City of Chicago Alderman from the 47th ward
- In office 1975–2011
- Preceded by: John J. Hoellen Jr.
- Succeeded by: Ameya Pawar

Personal details
- Born: November 14, 1947 (age 78)
- Party: Democratic Party
- Spouse: Rosemary
- Children: Two
- Profession: Politician

= Eugene Schulter =

American politician (born 1947)

Gene Schulter (born November 14, 1947) was alderman of the 47th ward of the city of Chicago. He was first elected in 1975 and served until his retirement in 2011.

== Early life ==
Schulter is the youngest of five children, all raised in Chicago. He attended John Audubon School and later graduated from Lake View High School in 1965. Schulter earned his bachelor's degree from Loyola University. He was also awarded a Law Degree.
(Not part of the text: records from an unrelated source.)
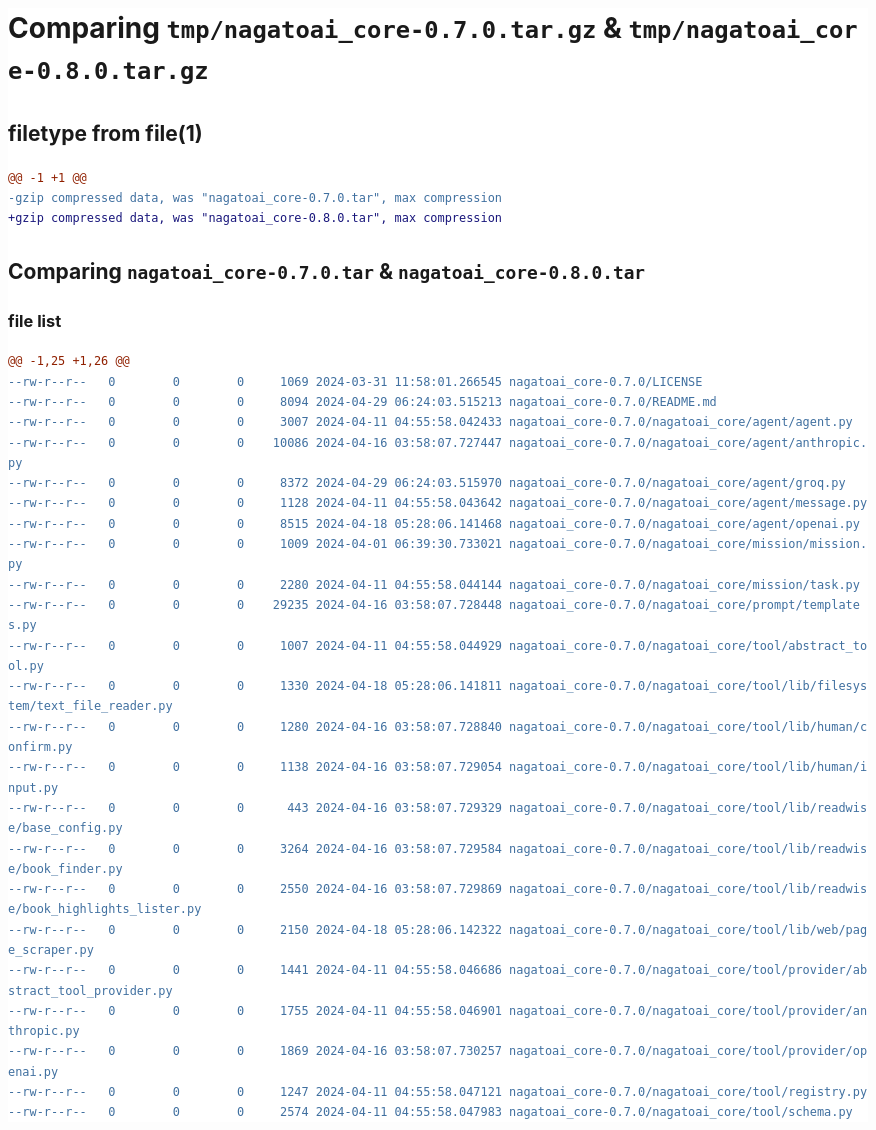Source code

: # Comparing `tmp/nagatoai_core-0.7.0.tar.gz` & `tmp/nagatoai_core-0.8.0.tar.gz`

## filetype from file(1)

```diff
@@ -1 +1 @@
-gzip compressed data, was "nagatoai_core-0.7.0.tar", max compression
+gzip compressed data, was "nagatoai_core-0.8.0.tar", max compression
```

## Comparing `nagatoai_core-0.7.0.tar` & `nagatoai_core-0.8.0.tar`

### file list

```diff
@@ -1,25 +1,26 @@
--rw-r--r--   0        0        0     1069 2024-03-31 11:58:01.266545 nagatoai_core-0.7.0/LICENSE
--rw-r--r--   0        0        0     8094 2024-04-29 06:24:03.515213 nagatoai_core-0.7.0/README.md
--rw-r--r--   0        0        0     3007 2024-04-11 04:55:58.042433 nagatoai_core-0.7.0/nagatoai_core/agent/agent.py
--rw-r--r--   0        0        0    10086 2024-04-16 03:58:07.727447 nagatoai_core-0.7.0/nagatoai_core/agent/anthropic.py
--rw-r--r--   0        0        0     8372 2024-04-29 06:24:03.515970 nagatoai_core-0.7.0/nagatoai_core/agent/groq.py
--rw-r--r--   0        0        0     1128 2024-04-11 04:55:58.043642 nagatoai_core-0.7.0/nagatoai_core/agent/message.py
--rw-r--r--   0        0        0     8515 2024-04-18 05:28:06.141468 nagatoai_core-0.7.0/nagatoai_core/agent/openai.py
--rw-r--r--   0        0        0     1009 2024-04-01 06:39:30.733021 nagatoai_core-0.7.0/nagatoai_core/mission/mission.py
--rw-r--r--   0        0        0     2280 2024-04-11 04:55:58.044144 nagatoai_core-0.7.0/nagatoai_core/mission/task.py
--rw-r--r--   0        0        0    29235 2024-04-16 03:58:07.728448 nagatoai_core-0.7.0/nagatoai_core/prompt/templates.py
--rw-r--r--   0        0        0     1007 2024-04-11 04:55:58.044929 nagatoai_core-0.7.0/nagatoai_core/tool/abstract_tool.py
--rw-r--r--   0        0        0     1330 2024-04-18 05:28:06.141811 nagatoai_core-0.7.0/nagatoai_core/tool/lib/filesystem/text_file_reader.py
--rw-r--r--   0        0        0     1280 2024-04-16 03:58:07.728840 nagatoai_core-0.7.0/nagatoai_core/tool/lib/human/confirm.py
--rw-r--r--   0        0        0     1138 2024-04-16 03:58:07.729054 nagatoai_core-0.7.0/nagatoai_core/tool/lib/human/input.py
--rw-r--r--   0        0        0      443 2024-04-16 03:58:07.729329 nagatoai_core-0.7.0/nagatoai_core/tool/lib/readwise/base_config.py
--rw-r--r--   0        0        0     3264 2024-04-16 03:58:07.729584 nagatoai_core-0.7.0/nagatoai_core/tool/lib/readwise/book_finder.py
--rw-r--r--   0        0        0     2550 2024-04-16 03:58:07.729869 nagatoai_core-0.7.0/nagatoai_core/tool/lib/readwise/book_highlights_lister.py
--rw-r--r--   0        0        0     2150 2024-04-18 05:28:06.142322 nagatoai_core-0.7.0/nagatoai_core/tool/lib/web/page_scraper.py
--rw-r--r--   0        0        0     1441 2024-04-11 04:55:58.046686 nagatoai_core-0.7.0/nagatoai_core/tool/provider/abstract_tool_provider.py
--rw-r--r--   0        0        0     1755 2024-04-11 04:55:58.046901 nagatoai_core-0.7.0/nagatoai_core/tool/provider/anthropic.py
--rw-r--r--   0        0        0     1869 2024-04-16 03:58:07.730257 nagatoai_core-0.7.0/nagatoai_core/tool/provider/openai.py
--rw-r--r--   0        0        0     1247 2024-04-11 04:55:58.047121 nagatoai_core-0.7.0/nagatoai_core/tool/registry.py
--rw-r--r--   0        0        0     2574 2024-04-11 04:55:58.047983 nagatoai_core-0.7.0/nagatoai_core/tool/schema.py
```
Schulter also earned a post graduate degree from the Kennedy School of Government at Harvard University.

== Aldermanic career ==
In 1975, Schulter was recruited by 47th Ward Committeeman and Chicago Park District Superintendent Ed Kelly to run for City Council in the ward against John J. Hoellen Jr., a foe of mayor Richard J. Daley who was also running against Daley in the coinciding mayoral election. He won the election. He was only 26, making him one of the youngest aldermen to serve in the city council.
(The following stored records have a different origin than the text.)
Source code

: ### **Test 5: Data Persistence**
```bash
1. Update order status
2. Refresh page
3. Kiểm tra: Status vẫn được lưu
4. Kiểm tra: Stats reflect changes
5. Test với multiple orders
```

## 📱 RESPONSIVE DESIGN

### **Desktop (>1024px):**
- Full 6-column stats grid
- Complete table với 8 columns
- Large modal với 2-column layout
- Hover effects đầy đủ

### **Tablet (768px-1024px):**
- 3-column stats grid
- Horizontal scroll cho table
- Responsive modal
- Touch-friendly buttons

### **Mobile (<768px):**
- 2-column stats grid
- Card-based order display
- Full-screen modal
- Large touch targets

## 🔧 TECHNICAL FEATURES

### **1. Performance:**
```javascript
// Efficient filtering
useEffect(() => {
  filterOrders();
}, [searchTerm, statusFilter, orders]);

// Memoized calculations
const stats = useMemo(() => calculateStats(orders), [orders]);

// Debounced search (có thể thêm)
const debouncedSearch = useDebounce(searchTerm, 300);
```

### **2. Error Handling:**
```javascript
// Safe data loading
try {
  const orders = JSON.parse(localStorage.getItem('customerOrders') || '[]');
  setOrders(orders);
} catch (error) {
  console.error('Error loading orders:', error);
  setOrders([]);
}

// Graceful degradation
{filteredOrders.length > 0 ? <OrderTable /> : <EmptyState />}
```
As alderman, Schulter worked for license reform. Schulter is responsible for legislation that guaranteed equitable citywide cable services and set asides for minorities; he led the drive for more community input on parks; and sponsored the city's Landscape Oridnance which requires the incorporation of landscape plans and planting of trees for every new residential, commercial, or industrial development.
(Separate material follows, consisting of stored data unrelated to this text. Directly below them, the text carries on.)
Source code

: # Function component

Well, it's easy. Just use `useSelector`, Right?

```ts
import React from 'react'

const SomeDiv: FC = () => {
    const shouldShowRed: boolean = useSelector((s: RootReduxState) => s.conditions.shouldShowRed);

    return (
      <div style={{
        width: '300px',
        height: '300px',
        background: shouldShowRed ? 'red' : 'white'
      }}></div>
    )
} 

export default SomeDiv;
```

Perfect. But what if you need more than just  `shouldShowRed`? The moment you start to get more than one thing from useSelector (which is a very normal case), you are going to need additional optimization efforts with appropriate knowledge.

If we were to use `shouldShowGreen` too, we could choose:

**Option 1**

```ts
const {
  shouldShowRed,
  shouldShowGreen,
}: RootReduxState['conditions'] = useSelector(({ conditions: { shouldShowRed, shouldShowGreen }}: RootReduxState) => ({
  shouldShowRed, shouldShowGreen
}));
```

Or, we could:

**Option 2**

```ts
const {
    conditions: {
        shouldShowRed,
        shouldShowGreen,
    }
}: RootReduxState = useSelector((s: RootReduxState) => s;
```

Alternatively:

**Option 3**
Schulter highlighted the Sulzer Regional Library as a major ward achievement. Also, he worked to build a field house at Chase Park, fostered revitalization of Lincoln Square Mall, and supported the development of the Ravenswood Industrial Corridor.

During his tenure, Schulter was chairman of the Committee on License and Consumer Protection. He served on six other committees: Budget and Government Relations; Finance; Committees, Rules and Ethics; Traffic Control and Safety; Zoning; and Parks and Recreation.

In 2008, Schulter expended a portion of his aldermanic expense account as a salary for his daughter, Monica. A city ordinance prohibits the spending of aldermanic expense funds for "the direct monetary benefit of any alderman or any of his or her relatives."

In 2011, Schulter announced his retirement from the city council. The open seat was subsequently won by Ameya Pawar. Pawar gained under 51% of all votes cast, narrowly avoiding a runoff against Schulter ally Tom O'Donnell.

== Professional career ==
Schulter is a paid director of North Community Bank, a bank in Chicago with locations in the 47th ward.

== Personal life ==
Schulter is married to Rosemary. They have two children together.